+++ Texto proporcionado +++

Aunque durante años se han aprobado leyes para lograr sanear instituciones estableciendo reglas que supuestamente garanticen esto, la realidad es que nada puede suplantar lo que es el sentido ético de cada ser humano que lo llevará a conducirse bien aunque no exista un precepto legal que lo obligue a hacerlo, si se trata de una persona íntegra y de bien, o de lo contrario actuará conforme su falta de valores a pesar de la existencia de mandatos legales que con sus malas prácticas intentarán siempre sobrepasar, apostando a que la histórica impunidad que ha reinado en nuestro país los beneficie.

Por eso ha habido y hay personas que independientemente de que conforme a la ley sean inamovibles en los cargos que ocupan, estén protegidos por mecanismos de autonomía y sean beneficiarios de remuneraciones diseñadas para promover la captación de personas idóneas y evitar tentaciones, han demostrado en los hechos que no importa cuán protegidos estén por la ley para ejercer sus funciones de forma responsable e independiente, ni que tan alto sea su salario, pueden actuar de forma complaciente, irresponsable y deshonesta, mientras otras en iguales o peores condiciones, actúan guiadas por la ética, apegadas a su código de conducta, y están dispuestas a decir que no a todo aquello que los vulnere, asumiendo las consecuencias.

+++ Registros de datos +++

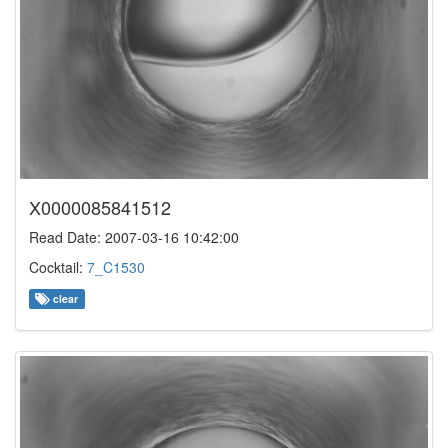
X0000085841512
Read Date: 2007-03-16 10:42:00
Cocktail:
7_C1530
clear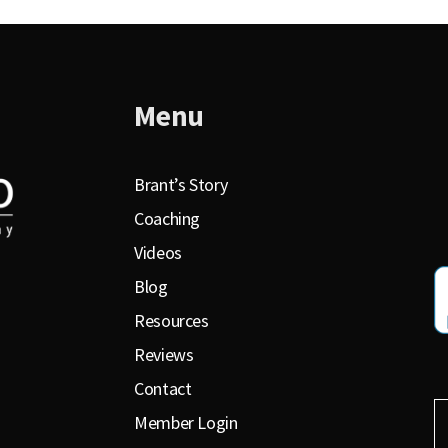
Menu
Brant’s Story
Coaching
Videos
Blog
Resources
Reviews
Contact
Member Login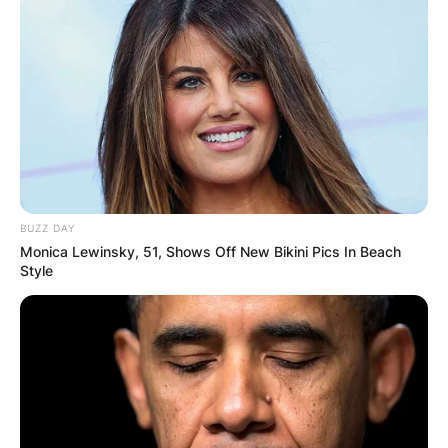
Comment
*
Name
*
BUZZ DAY
Email
*
Monica Lewinsky, 51, Shows Off New Bikini Pics In Beach
Style
Website
Save my name, email, and website in this
browser for the next time I comment.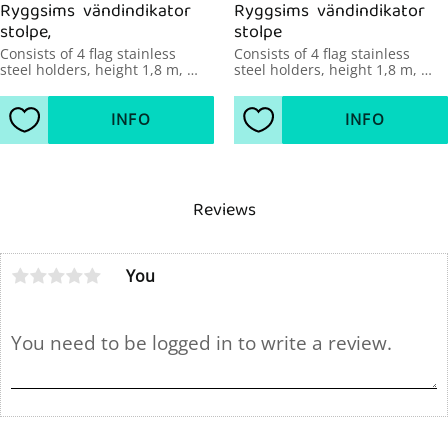
Ryggsims  vändindikator 
Ryggsims  vändindikator 
stolpe,
stolpe
Consists of 4 flag stainless 
Consists of 4 flag stainless 
steel holders, height 1,8 m, 
steel holders, height 1,8 m, 
diameter 43mm, pool width up 
diameter 48mm, pool width 
to 21 m.
over 21 m.
INFO
INFO
Add to favorites
Add to favorites
Reviews
You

+++

• Qué se pide:
Responde estas preguntas sobre el texto acerca de la ética en las instituciones:
(a) ¿Qué es lo que, según el texto, ninguna ley puede suplantar?
(b) ¿A qué apuestan quienes actúan conforme a su falta de valores?
(c) ¿De qué tres formas pueden actuar, aun protegidas por la ley y con salario alto, las personas descritas en el segundo párrafo?

• Respuesta al ejercicio:
(a) El sentido ético de cada ser humano.
(b) A que la histórica impunidad que ha reinado en el país los beneficie.
(c) De forma complaciente, irresponsable y deshonesta.